Une note de conjoncture diffusée début mai par l’Agreste – le service de la statistique et de la prospective du ministère de l’Agriculture et de l’Alimentation –, met en évidence une nouvelle hausse du déficit du commerce extérieur de la filière bois. S’il s’accroît dans tous les secteurs des produits transformés, l’Agreste met en exergue l’excédent commercial pour les bois ronds avec des exportations en hausse. La Fédération nationale du bois, qui interpelle depuis plusieurs mois les pouvoirs publics sur les tensions rencontrées par les professionnels de la transformation du chêne sur le marché des approvisionnements, demande que des mesures soient prises en faveur de la transformation du bois en France.
Le déficit commercial de la filière n’est pas nouveau. D’après les données diffusées début mai par l’Agreste, il a augmenté l’an dernier de 6% (2017/2016) pour dépasser les 6 milliards d’euros pour la première fois depuis 2013. Il s’accroît dans tous les secteurs des produits transformés avec une hausse générale des importations. Une relative stabilité de la balance commerciale de la filière avait pu être observée ces dernières années, et la bonne orientation de l’activité économique en France depuis plusieurs mois n’est bien sûr pas étrangère à ce retour à la hausse du déficit commercial. Mais même si une très large part de ce déficit reste imputable aux secteurs des pâtes de bois et de l’ameublement (près de 5 milliards d’euros à eux deux), la note de conjoncture du service de la statistique et de la prospective du ministère de l’Agriculture souligne également que l’excédent commercial pour les échanges de bois ronds se confirme avec des exportations en augmentation. “L’excédent commercial des bois ronds de feuillus tempérés progresse fortement avec une hausse très importante des exportations de chêne (+46%) qui atteignent 87 millions d’euros”, analyse l’Agreste. “Les exportations de bois ronds sont destinées à la Chine (17%), à l’Italie 16% et à la Belgique (26%) où les produits transitent souvent avant d’atteindre leur destination finale.”
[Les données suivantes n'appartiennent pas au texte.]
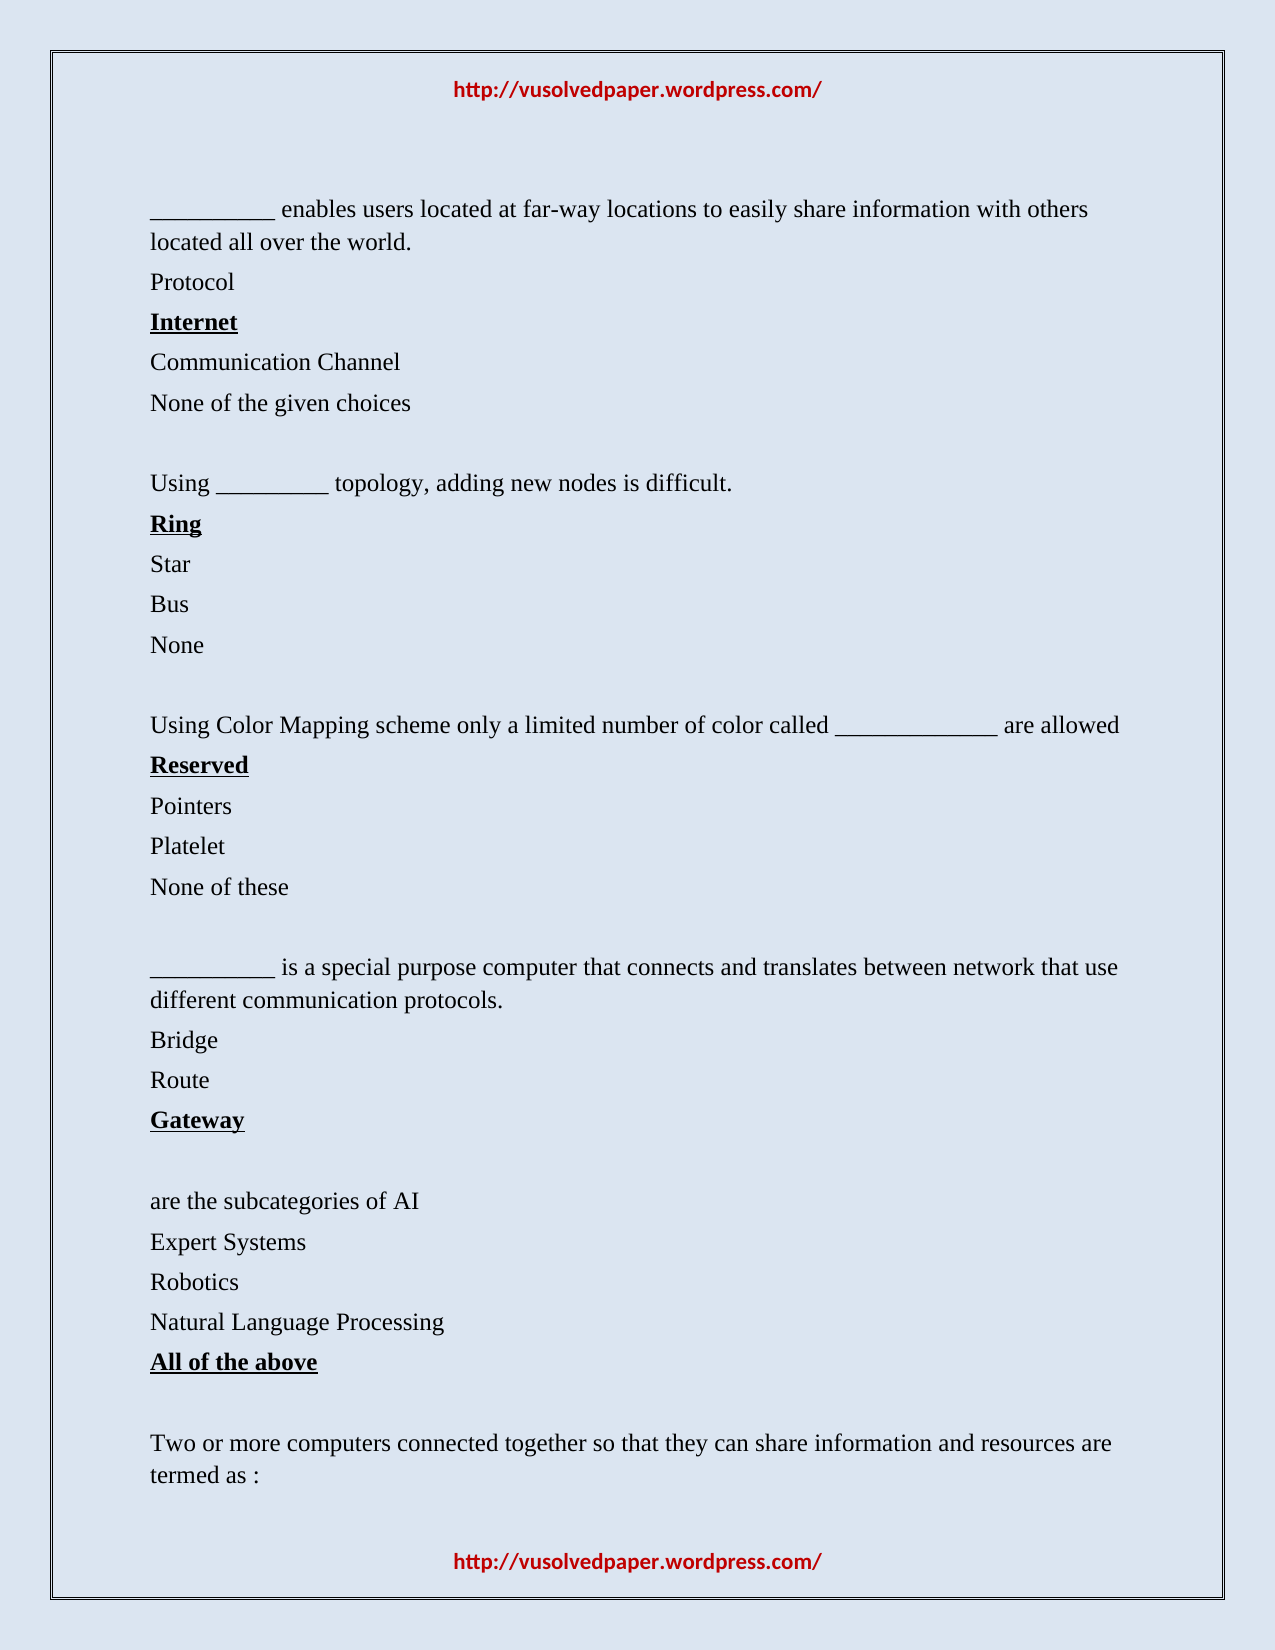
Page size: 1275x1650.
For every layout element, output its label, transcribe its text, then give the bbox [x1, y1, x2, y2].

text Two or more computers connected together so that they can share information and resources are termed as : [150, 1424, 1125, 1489]
text __________ is a special purpose computer that connects and translates between network that use different communication protocols. [150, 948, 1125, 1013]
text Protocol [150, 263, 1125, 296]
text are the subcategories of AI [150, 1182, 1125, 1215]
text Star [150, 545, 1125, 578]
text Expert Systems [150, 1223, 1125, 1255]
text None of these [150, 868, 1125, 900]
text Communication Channel [150, 344, 1125, 376]
text __________ enables users located at far-way locations to easily share information with others located all over the world. [150, 190, 1125, 255]
text Platelet [150, 827, 1125, 860]
text Ring [150, 505, 1125, 537]
text All of the above [150, 1344, 1125, 1376]
text Bus [150, 586, 1125, 618]
text None [150, 626, 1125, 658]
text Using _________ topology, adding new nodes is difficult. [150, 465, 1125, 497]
text None of the given choices [150, 384, 1125, 417]
text Route [150, 1062, 1125, 1094]
text Internet [150, 303, 1125, 336]
text Gateway [150, 1102, 1125, 1134]
text Natural Language Processing [150, 1303, 1125, 1336]
text Reserved [150, 747, 1125, 779]
text Pointers [150, 787, 1125, 820]
text Using Color Mapping scheme only a limited number of color called _____________ are allowed [150, 707, 1125, 739]
text Robotics [150, 1263, 1125, 1296]
text Bridge [150, 1021, 1125, 1054]
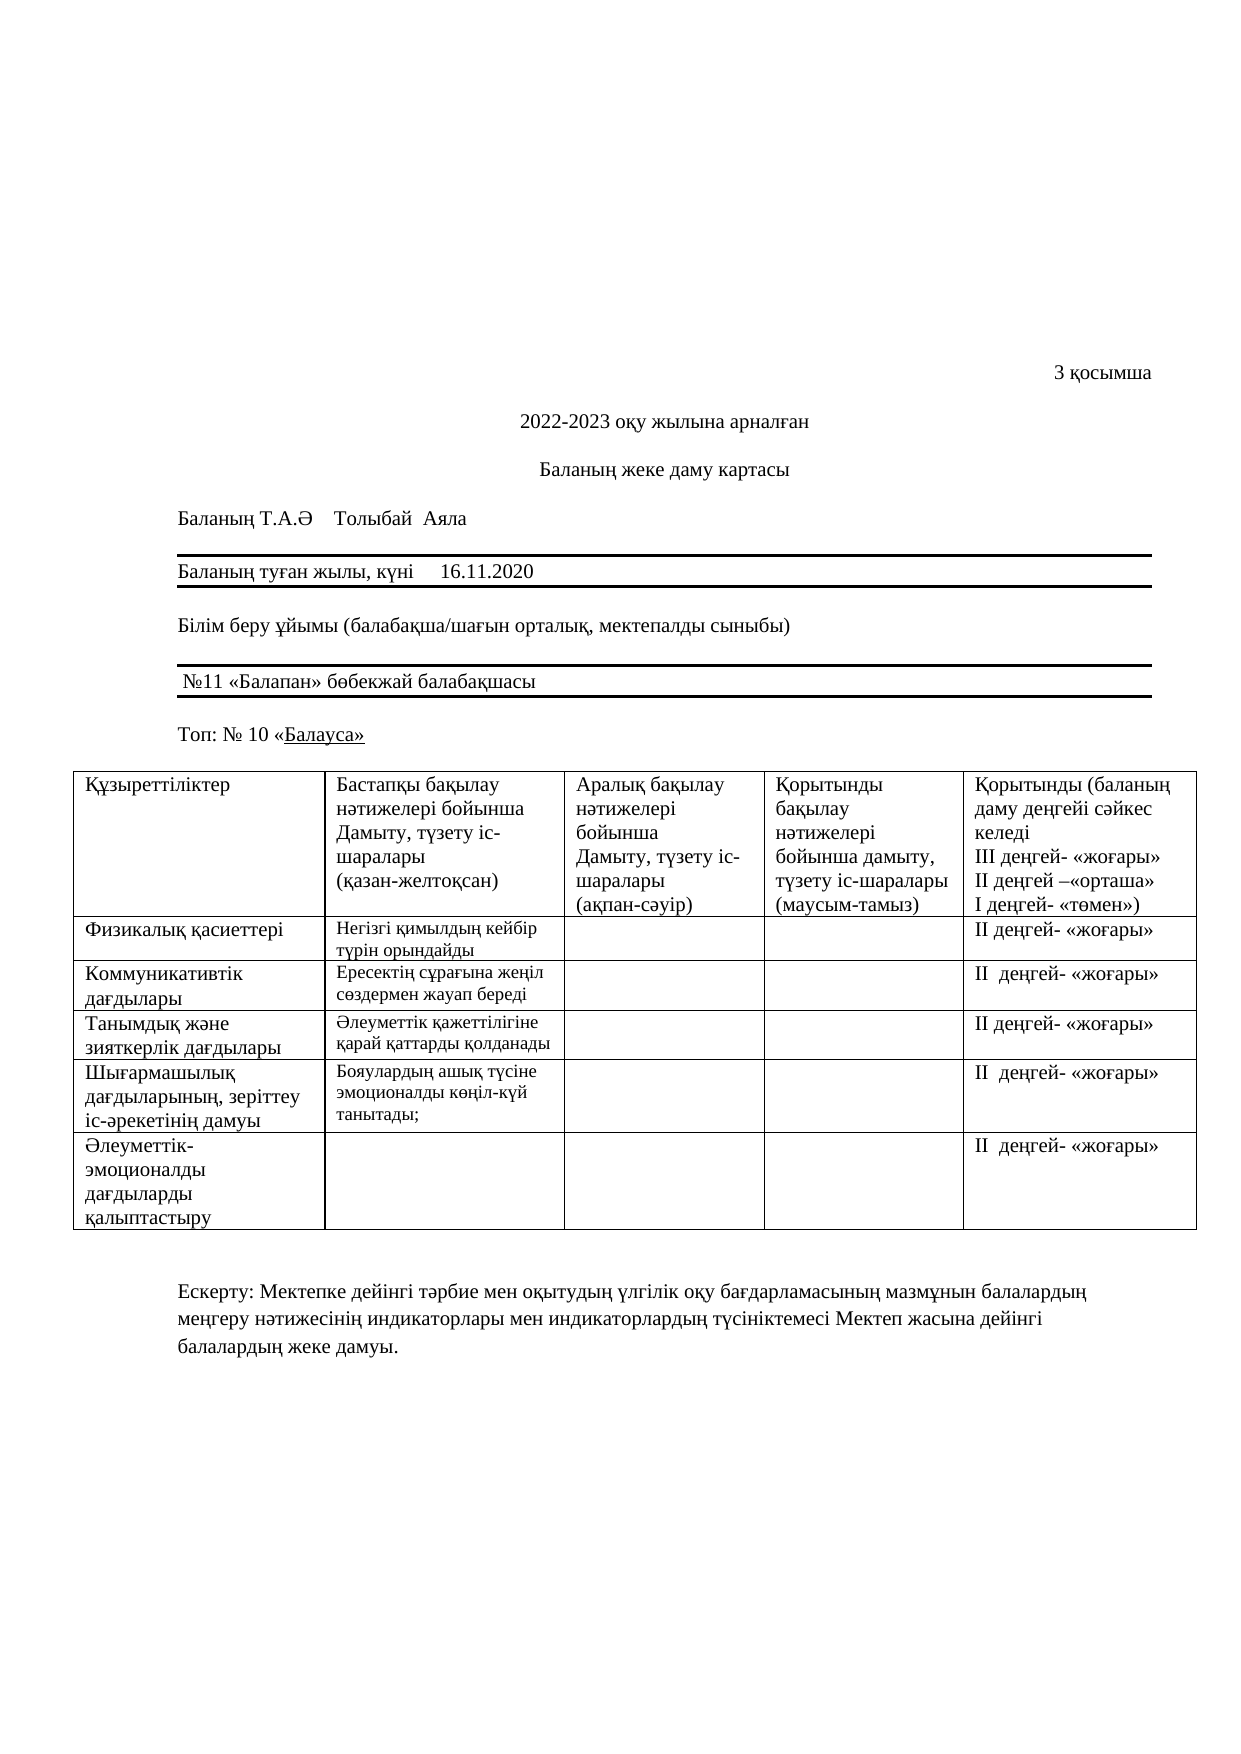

Pour la Fédération nationale du bois (FNB), qui interpelle les pouvoirs publics depuis plusieurs mois sur cette probléma- tique, la situation tendrait même à s’aggraver depuis le début de l’année 2018. “Au 1er trimestre 2018, plus de 92.000 m3 de chêne brut ont pris la direction de la Chine, soit +20% vs le 1er trimestre 2017”, explique la FNB. “Une hausse qui s’additionne à celle déjà subie en 2017. À ce rythme, la Chine, qui représente 70% des grumes exportées, captera 420.000 m3 de chêne brut français en 2018, contre 350.000 m3 en 2017. Toutes destinations confondues, 1 grume sur 3 sera ainsi exportée en 2018 (600.000 m3) contre 1 sur 4 en 2017 (500.000 m3)” […] “De plus, la crise s’étend et touche désormais la Belgique et l’Allemagne. Faute de mesures de sauvegarde, ces deux pays représentent, avec la France, 60 à 70% de l’approvisionnement de la Chine en chêne blanc sous forme de bois brut.”
Nouvel appel à l’exécutif
La FNB adresse depuis plusieurs mois des appels à l’exécutif pour sécuriser l’approvisionnement en chêne des industriels français de la première transformation et regrette que “des mesures concrètes se fassent toujours attendre”. Face à cette situation, elle attend désormais du Gouvernement et du président de la République, qui a d’ailleurs récemment effectué la visite d’une scierie dans les Vosges, “des mesures techniques d’urgence en faveur de la transformation du bois en France”.
Parmi les demandes formulées par la FNB depuis le début de l’année, l’extension du label “Transformation UE” aux ventes de chênes en forêt privée est sans aucun doute celle qui a le plus alimenté le débat au sein de la filière forêt-bois. Si le ministre de l’Agriculture s’est prononcé en faveur de cet élargissement lors d’une intervention en février dernier à l’Assemblée nationale, Stéphane Travert a aussi appelé au développement de la contractualisation pour les approvisionnements en chêne et à un accroissement de la compétitivité des unités de première transformation via l’innovation, évoquant au passage la mise en place d’instruments financiers à travers le grand plan d’investissement voulu par le président de la République. Dans la situation actuelle, l’heure est donc plus que jamais au dialogue entre les différents interlocuteurs de la forêt et du bois. Le ministre de l’Agriculture a d’ailleurs confié à Jean-Yves Caullet la mission de clarifier l’organisation et la structuration de la filière. Un point d’étape en juin prochain devrait permettre de connaître les premières pistes de réflexion issues de ses travaux, dont les conclusions sont attendues pour la fin de l’année.